Your answer should be each line of the entries that contains the word "SQUARE", copied in full.

* SOURCE INFORMATION
▬▬▬▬▬▬

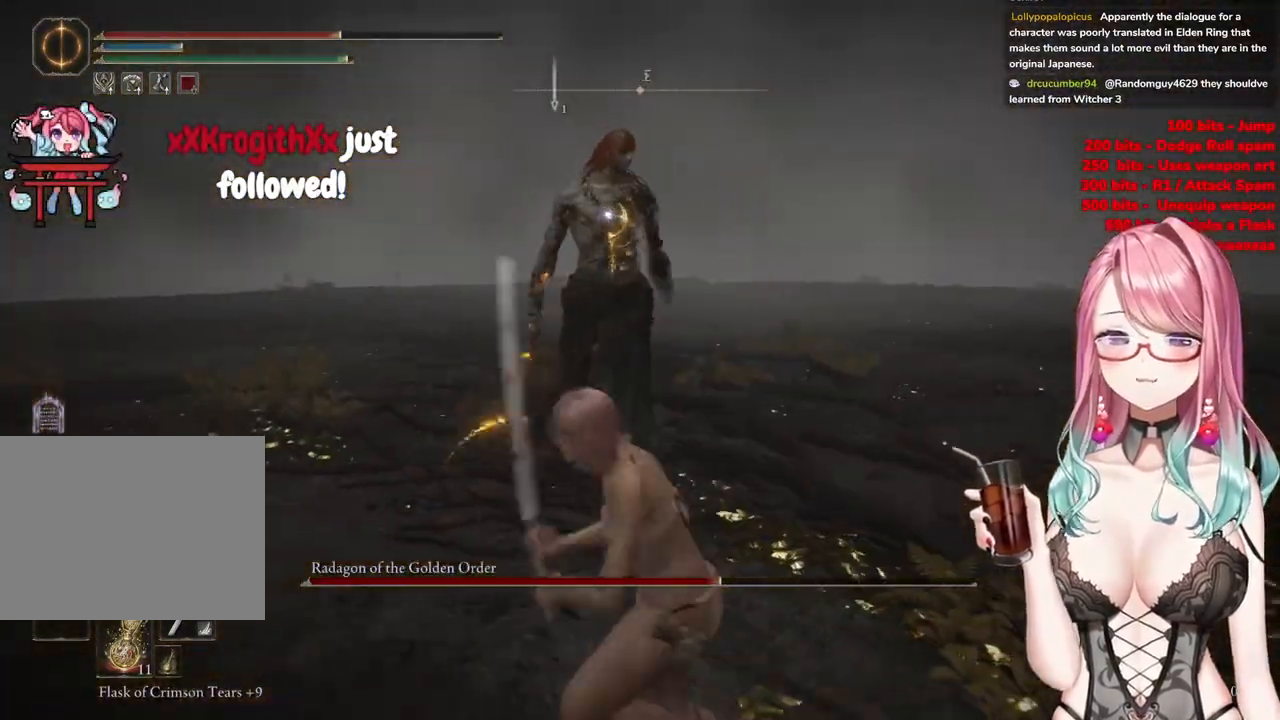
{"buttons": ["CIRCLE"], "left_stick": "down", "right_stick": "center", "events": []}
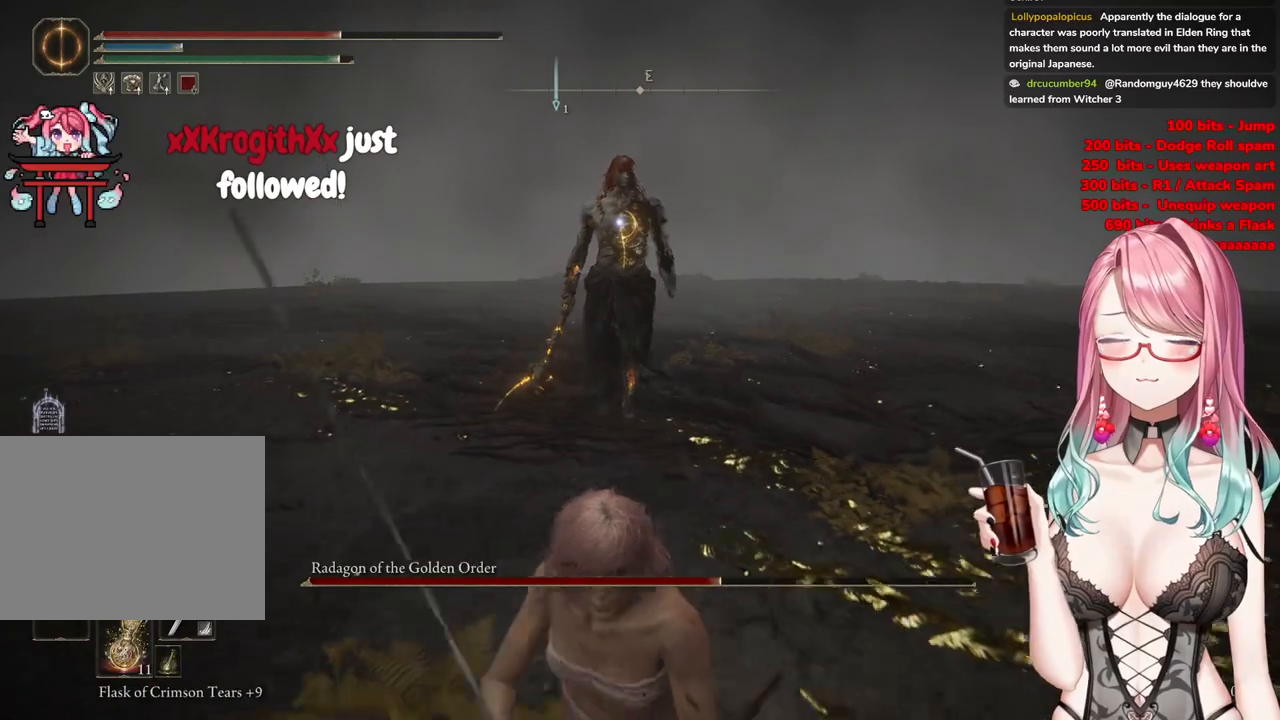
{"buttons": ["CIRCLE"], "left_stick": "down", "right_stick": "center", "events": []}
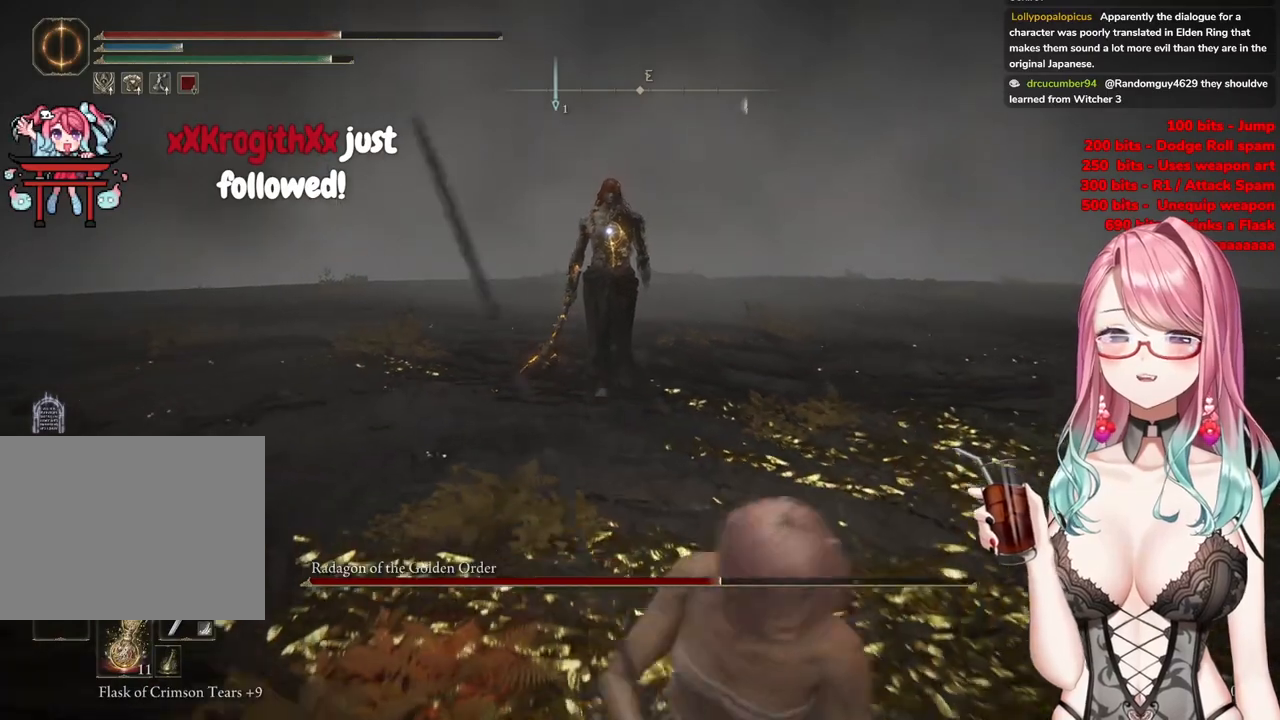
{"buttons": ["CIRCLE"], "left_stick": "down-right", "right_stick": "center", "events": [[317, "left_stick", "down-right"]]}
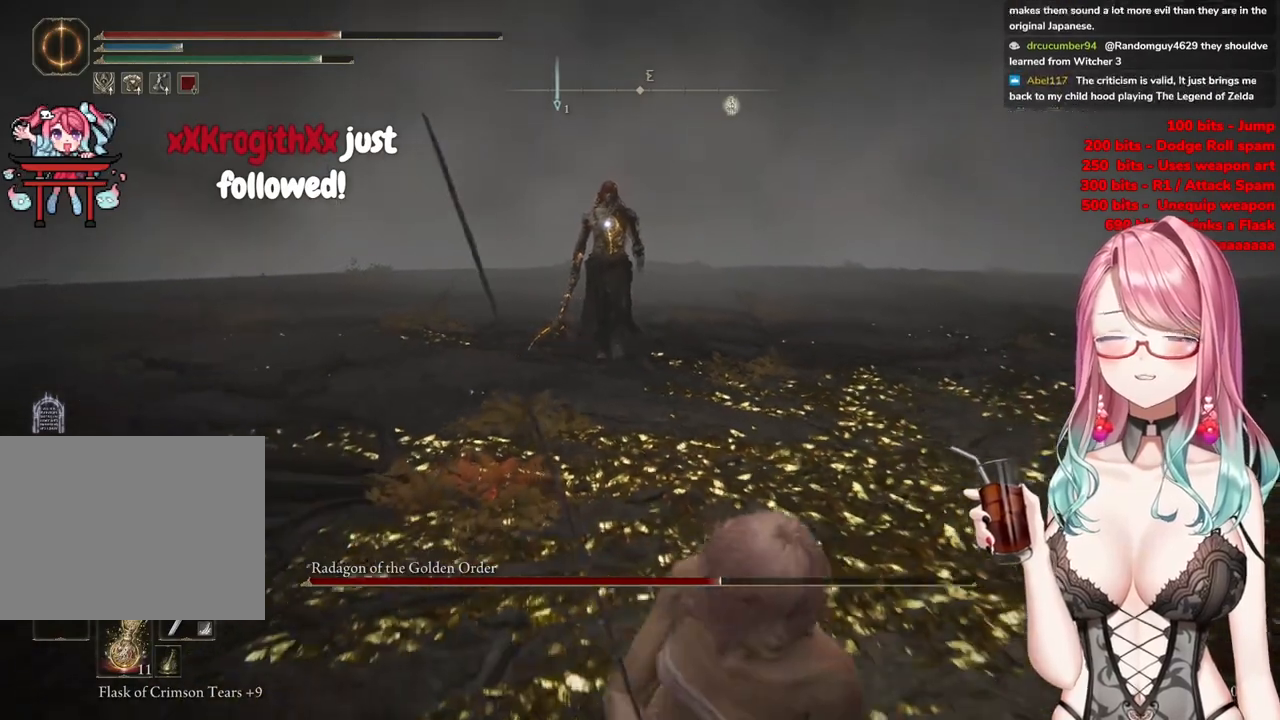
{"buttons": ["CIRCLE"], "left_stick": "down-right", "right_stick": "center", "events": [[117, "CIRCLE", "up"], [200, "CIRCLE", "down"]]}
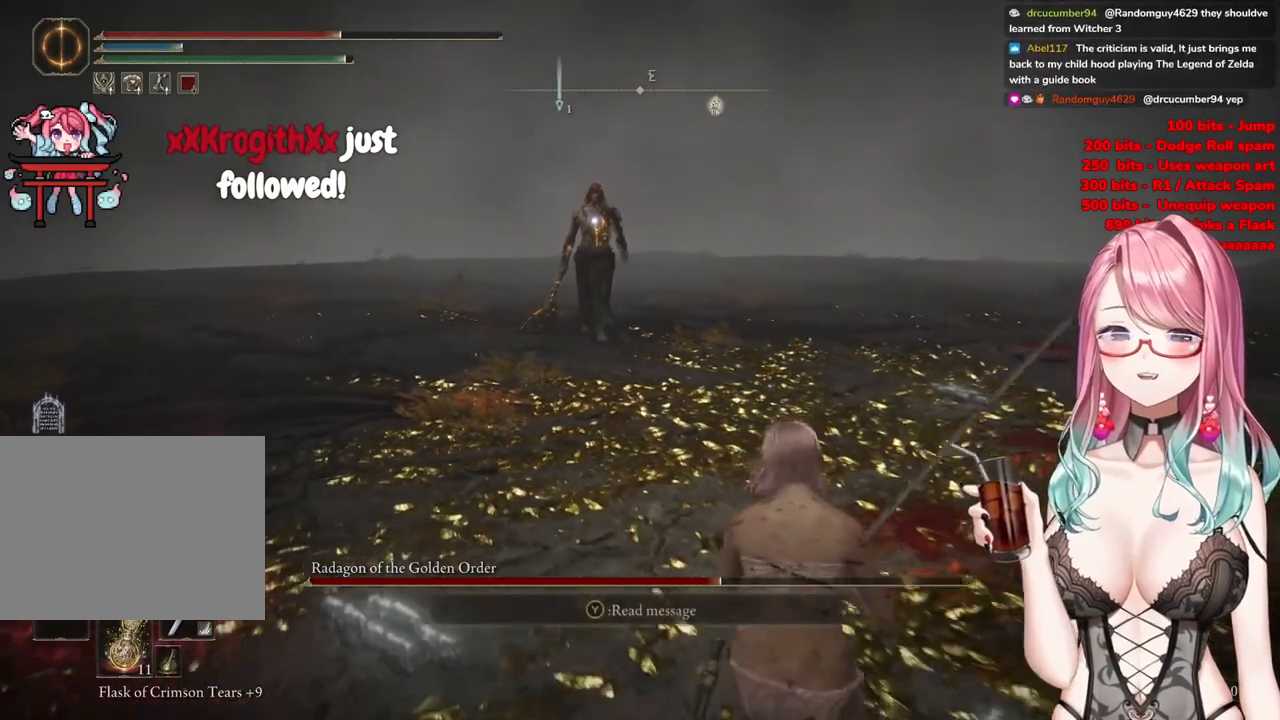
{"buttons": [], "left_stick": "center", "right_stick": "center", "events": [[183, "CIRCLE", "up"], [183, "left_stick", "center"], [433, "DPAD_DOWN", "down"], [467, "DPAD_DOWN", "up"]]}
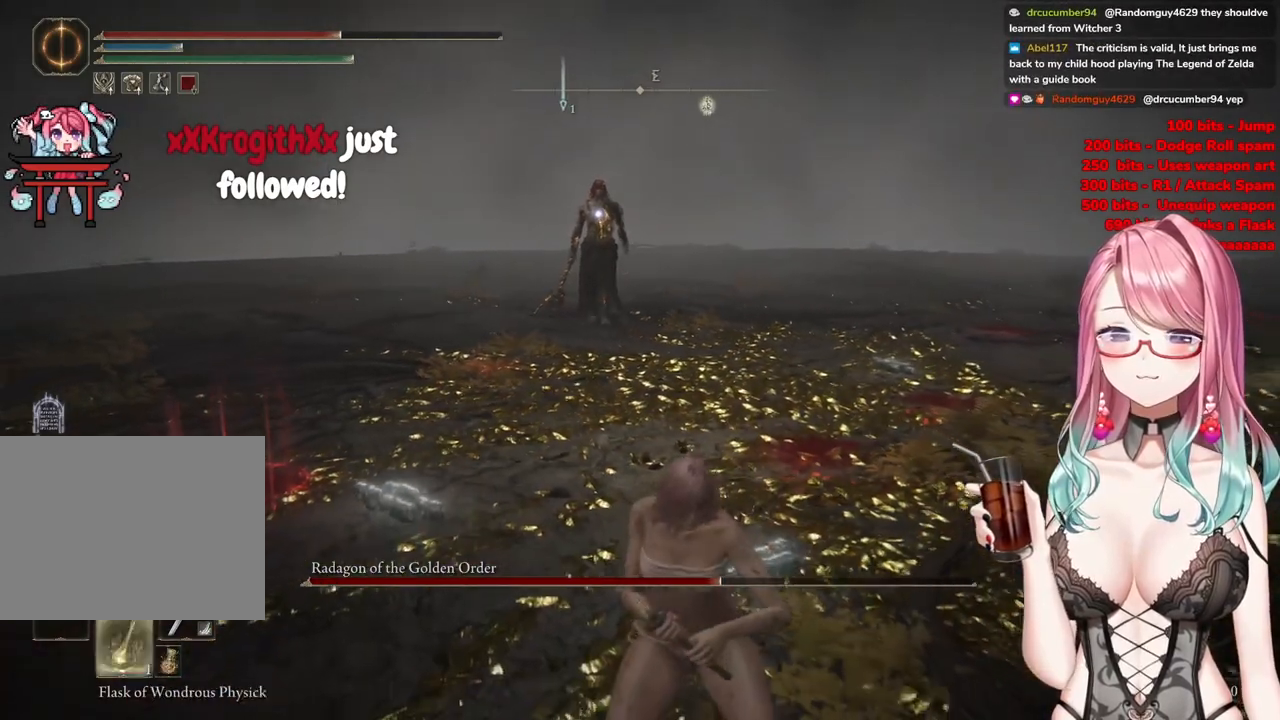
{"buttons": ["SQUARE"], "left_stick": "down", "right_stick": "center", "events": [[284, "left_stick", "down"], [434, "SQUARE", "down"]]}
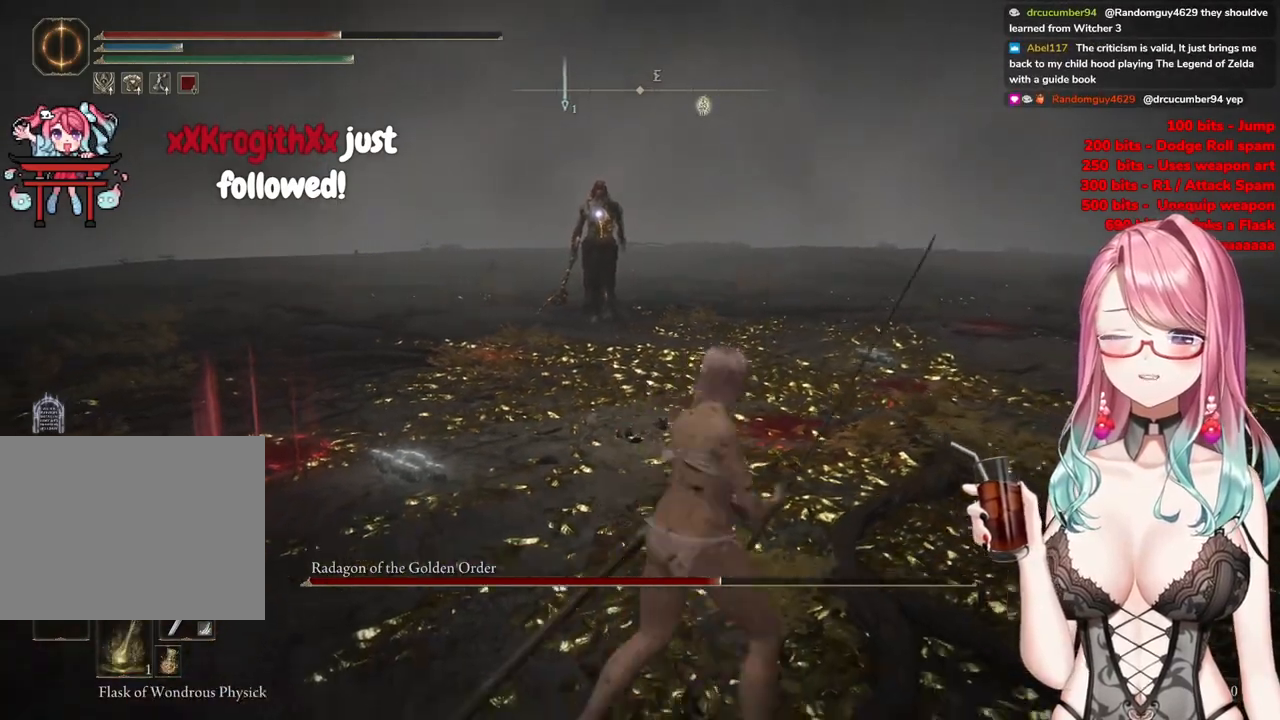
{"buttons": [], "left_stick": "down", "right_stick": "center", "events": [[116, "SQUARE", "up"]]}
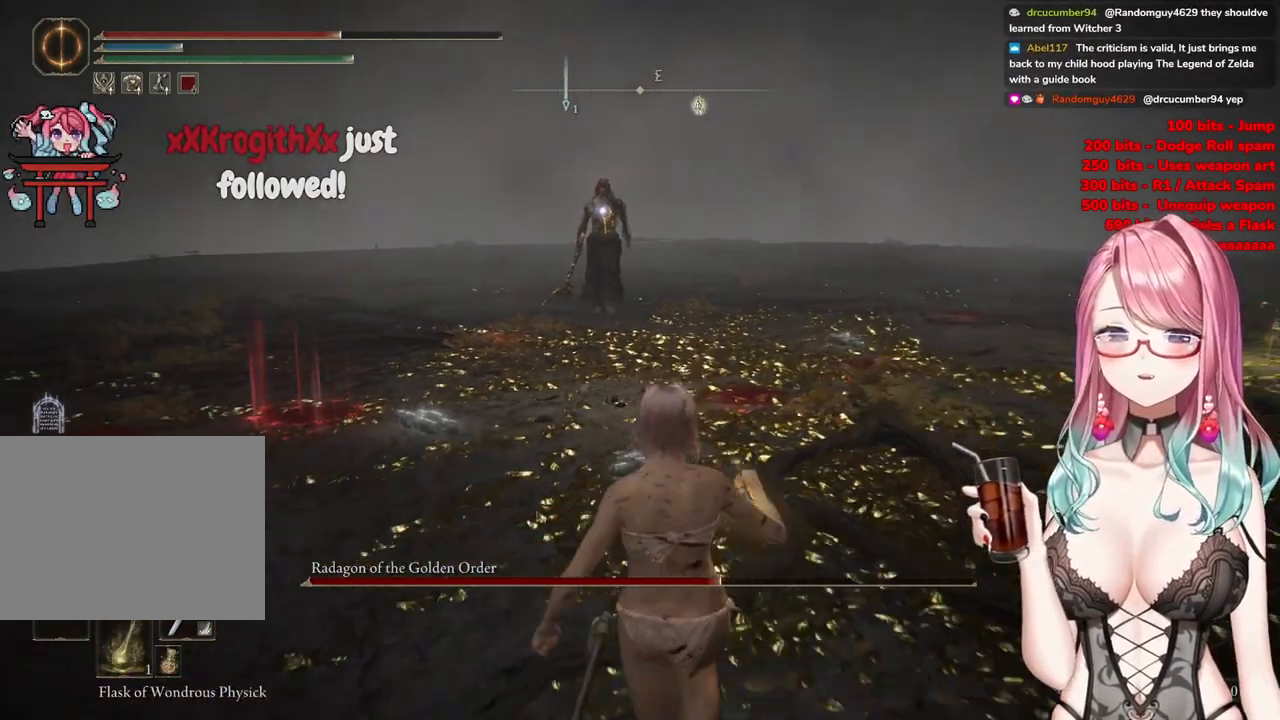
{"buttons": [], "left_stick": "center", "right_stick": "center", "events": [[167, "left_stick", "center"], [334, "DPAD_DOWN", "down"], [451, "DPAD_DOWN", "up"]]}
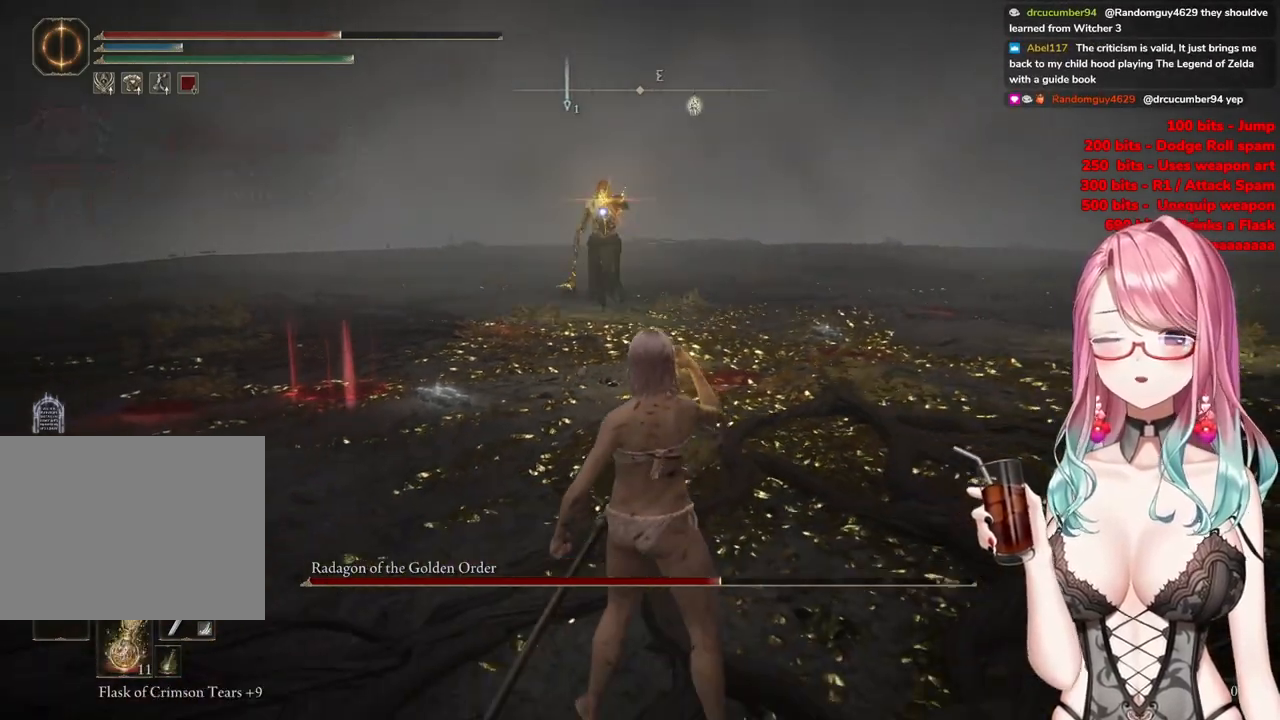
{"buttons": [], "left_stick": "down-right", "right_stick": "center", "events": [[133, "left_stick", "right"], [183, "left_stick", "down-right"]]}
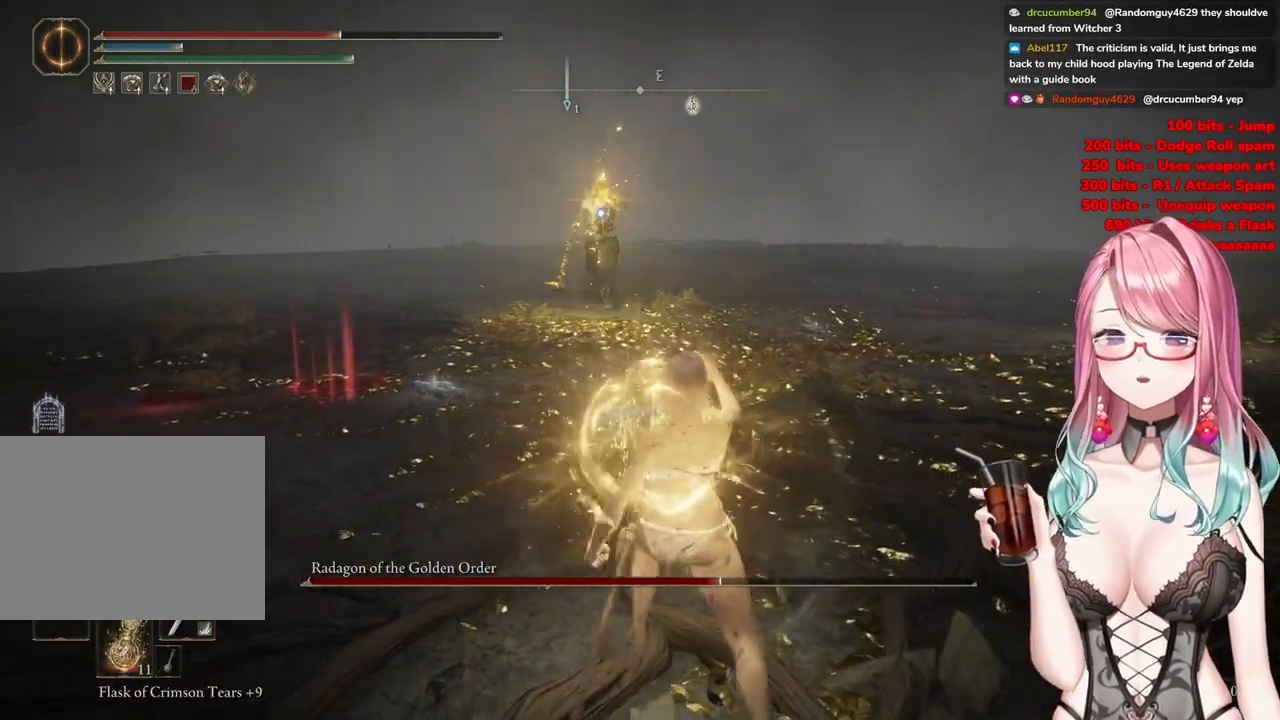
{"buttons": ["CIRCLE"], "left_stick": "down-right", "right_stick": "center", "events": [[17, "CIRCLE", "down"], [100, "CIRCLE", "up"], [184, "CIRCLE", "down"], [267, "CIRCLE", "up"], [334, "CIRCLE", "down"], [434, "CIRCLE", "up"], [501, "CIRCLE", "down"]]}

▬▬▬▬▬▬

* THE ANSWER
{"buttons": ["SQUARE"], "left_stick": "down", "right_stick": "center", "events": [[284, "left_stick", "down"], [434, "SQUARE", "down"]]}
{"buttons": [], "left_stick": "down", "right_stick": "center", "events": [[116, "SQUARE", "up"]]}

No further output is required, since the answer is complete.